[scikit-learn] Query Regarding Model Scoring using scikit learn's joblib library
Roman Yurchak
rth.yurchak at gmail.com
Tue Dec 27 04:51:39 EST 2016
Hi Debu,
On 27/12/16 08:18, Andrew Howe wrote:
> 5. I got a prediction result with True Positive Rate (TPR) as 10-12
> % on probability thresholds above 0.5
Getting a high True Positive Rate (recall) is not a sufficient condition
for a well behaved model. Though 0.1 recall is still pretty bad. You
could look at the precision at the same time (or consider, for instance,
the F1 score).
> 7. I reloaded the model in a different python instance from the
> pickle file mentioned above and did my scoring , i.e., used
> joblib library load method and then instantiated prediction
> (predict_proba method) on the entire set of my original 600 K
> records
> Another question – is there an alternate model scoring
> library (apart from joblib, the one I am using) ?

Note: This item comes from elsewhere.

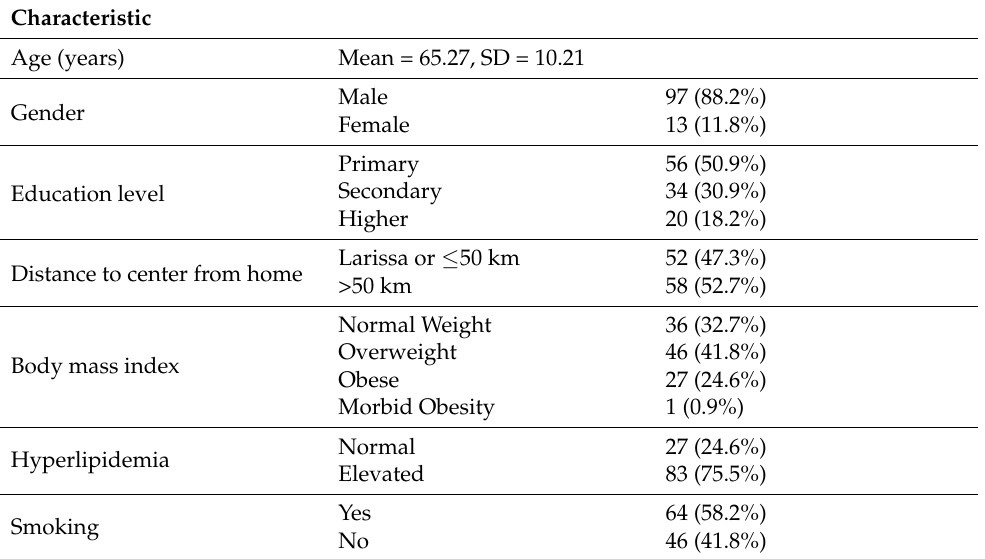
Table 2. Characteristics of participants included in the study, N = 110.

Joblib is not a scoring library; once you load a model from disk with
joblib you should get ~ the same RandomForestClassifier estimator object
as before saving it.
> 8. Now when I am running (scoring) my model using
> joblib.predict_proba on the entire set of original data (600 K),
> I am getting a True Positive rate of around 80%.
That sounds normal, considering what you are doing. Your entire set
consists of 80% of training set (for which the recall, I imagine, would
be close to 1.0) and 20 % test set (with a recall of 0.1), so on
average you would get a recall close to 0.8 for the complete set. Unless
I missed something.
> 9. I did some further analysis and figured out that during the
> training process, when the model was predicting on the test
> sample of 120K it could only predict 10-12% of 120K data beyond
> a probability threshold of 0.5. When I am now trying to score my
> model on the entire set of 600 K records, it appears that the
> model is remembering some of it’s past behavior and data and
> accordingly throwing 80% True positive rate
It feels like your RandomForestClassifier is not properly tuned. A
recall of 0.1 on the test set is quite low. It could be worth trying to
tune it better (cf. https://stackoverflow.com/a/36109706 ), using some
other metric than the recall to evaluate the performance.